By Figure – 7, it seems as if USA is reporting a continuous increase of cases at a near constant rate, South Korea is reporting about 20,000 cases at a very low rate of increase, while Sri Lanka is showing almost no cases and its growth rate is negligible. When the range of a certain dataset exceeds by several orders of 10, as in the case of Figure – 7, the minute changes will be dramatically masked unless the graph is drawn at a very large scale. Changing the scale of the vertical axis to a logarithmic scale would result in a semi-log graph.

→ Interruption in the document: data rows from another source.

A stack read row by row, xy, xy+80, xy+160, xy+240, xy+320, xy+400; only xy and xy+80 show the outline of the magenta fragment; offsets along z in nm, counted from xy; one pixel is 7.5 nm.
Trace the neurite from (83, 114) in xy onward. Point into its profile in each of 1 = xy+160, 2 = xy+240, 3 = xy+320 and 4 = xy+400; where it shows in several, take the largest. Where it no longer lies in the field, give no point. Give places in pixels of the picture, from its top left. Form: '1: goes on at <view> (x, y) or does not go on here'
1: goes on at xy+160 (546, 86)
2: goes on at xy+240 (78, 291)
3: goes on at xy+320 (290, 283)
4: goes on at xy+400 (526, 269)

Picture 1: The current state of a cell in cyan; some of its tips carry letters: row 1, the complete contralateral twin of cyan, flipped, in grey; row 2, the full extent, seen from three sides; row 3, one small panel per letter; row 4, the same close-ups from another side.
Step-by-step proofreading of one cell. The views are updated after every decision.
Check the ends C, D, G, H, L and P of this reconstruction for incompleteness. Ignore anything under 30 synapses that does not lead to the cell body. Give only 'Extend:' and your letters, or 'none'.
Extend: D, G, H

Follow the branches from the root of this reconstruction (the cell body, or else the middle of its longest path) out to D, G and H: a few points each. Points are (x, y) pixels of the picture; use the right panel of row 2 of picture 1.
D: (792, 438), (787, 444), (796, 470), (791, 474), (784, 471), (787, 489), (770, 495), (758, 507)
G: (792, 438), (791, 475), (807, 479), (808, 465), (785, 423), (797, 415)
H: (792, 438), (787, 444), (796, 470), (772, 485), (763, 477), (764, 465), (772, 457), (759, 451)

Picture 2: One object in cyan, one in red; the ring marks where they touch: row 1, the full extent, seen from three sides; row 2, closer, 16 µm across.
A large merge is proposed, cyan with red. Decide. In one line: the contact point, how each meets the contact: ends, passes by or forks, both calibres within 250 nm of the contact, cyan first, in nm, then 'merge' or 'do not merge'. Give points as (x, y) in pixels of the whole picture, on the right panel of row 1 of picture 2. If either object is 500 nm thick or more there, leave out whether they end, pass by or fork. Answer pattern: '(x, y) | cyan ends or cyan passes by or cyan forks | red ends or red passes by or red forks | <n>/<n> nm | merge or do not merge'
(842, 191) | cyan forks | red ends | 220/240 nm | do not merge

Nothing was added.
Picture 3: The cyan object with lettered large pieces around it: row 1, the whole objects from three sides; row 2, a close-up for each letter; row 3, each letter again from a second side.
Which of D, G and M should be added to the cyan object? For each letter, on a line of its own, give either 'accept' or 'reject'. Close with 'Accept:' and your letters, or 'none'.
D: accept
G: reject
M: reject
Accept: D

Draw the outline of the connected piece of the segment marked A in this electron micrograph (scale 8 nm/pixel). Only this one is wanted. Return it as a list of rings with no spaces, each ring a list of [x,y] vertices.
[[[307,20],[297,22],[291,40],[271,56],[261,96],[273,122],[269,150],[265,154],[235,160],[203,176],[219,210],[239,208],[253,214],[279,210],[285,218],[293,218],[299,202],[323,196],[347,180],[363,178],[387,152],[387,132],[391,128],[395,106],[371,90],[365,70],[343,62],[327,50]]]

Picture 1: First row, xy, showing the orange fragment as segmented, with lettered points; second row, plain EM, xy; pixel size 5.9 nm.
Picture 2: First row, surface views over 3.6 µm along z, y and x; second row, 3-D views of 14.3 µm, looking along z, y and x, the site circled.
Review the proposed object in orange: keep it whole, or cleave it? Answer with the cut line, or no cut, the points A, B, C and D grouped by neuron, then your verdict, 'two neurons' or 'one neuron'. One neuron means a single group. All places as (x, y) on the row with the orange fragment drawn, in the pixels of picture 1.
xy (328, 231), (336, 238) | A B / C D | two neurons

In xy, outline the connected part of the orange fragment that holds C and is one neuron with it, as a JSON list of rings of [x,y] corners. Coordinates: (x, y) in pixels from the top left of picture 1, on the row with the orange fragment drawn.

It is certain that by choosing a semi-log approach, the dataset now shows a sharp and well expressed behavior along the timeline. The analogy of the ruler would not generate an accurate image in this scenario as the difference between two adjacent major units on the Y-axis now, does not correspond to a subtracted value of 10, but a magnitude of 10. For instance, the difference between the major units 1,000 and 100 would be 990, and that of between 10,000 and 1,000 would be 9,990. But in both cases, the succeeding unit is ten times greater than the preceding unit. This concept should be understood thoroughly as it could often cause confusion when interpreting. Now it is apparent that despite the massive number of cases recorded in the USA, the rate of increase has started to show a decline, and also a steady increase of cases is observed in Sri Lanka. The aftermath of the Patient No.31, the effectiveness of the preventive measures taken in South Korea is well expressed in this semi-log representation, succeeding in revealing and amplifying subtle changes. When the logarithmic base is changed to 2, the doubling time can be approximated by using basic visual methods. One drawback in semi-log (and log-log) representation is that it is unable to plot zero or negative values. Thus, linear representations such as Figure – 4 cannot be represented by using this method. Hence it would only be applicable to datasets that contain positive values. Another drawback is that the lack of understanding in the logarithmic principle, and attempting to relate the linear principle would create confusion as well as exaggeration in the behavior of a certain graph. A specific example is that without the precise understanding, it is possible that one might conclude that South Korea has around 500,000 cases by noticing that the line of South Korea has fallen approximately in the middle between the lines of USA and Sri Lanka. Misapplying the linear and logarithmic principles would generate the notion that it is possible to calculate the case count of South Korea by roughly dividing the difference of cases in the USA and Sri Lanka by two. It is in fact an incorrect observation which is also a gross exaggeration of the situation.
Statistical manipulation of raw data often rewards with measurements and values that are convenient in presenting and effective in consolidating a justification. It should always be noted caveats do exist in each statistical handling and it is fairly easy to mislead the public and sometimes oneself as well. The use of fairly basic parameters that are not statistically overindulged is sufficient in generating an undistorted image of a true incident. The quote “The closer you look, the less you see” which is primarily circulated in the field of wizardry is also relevant to the field of statistics as well.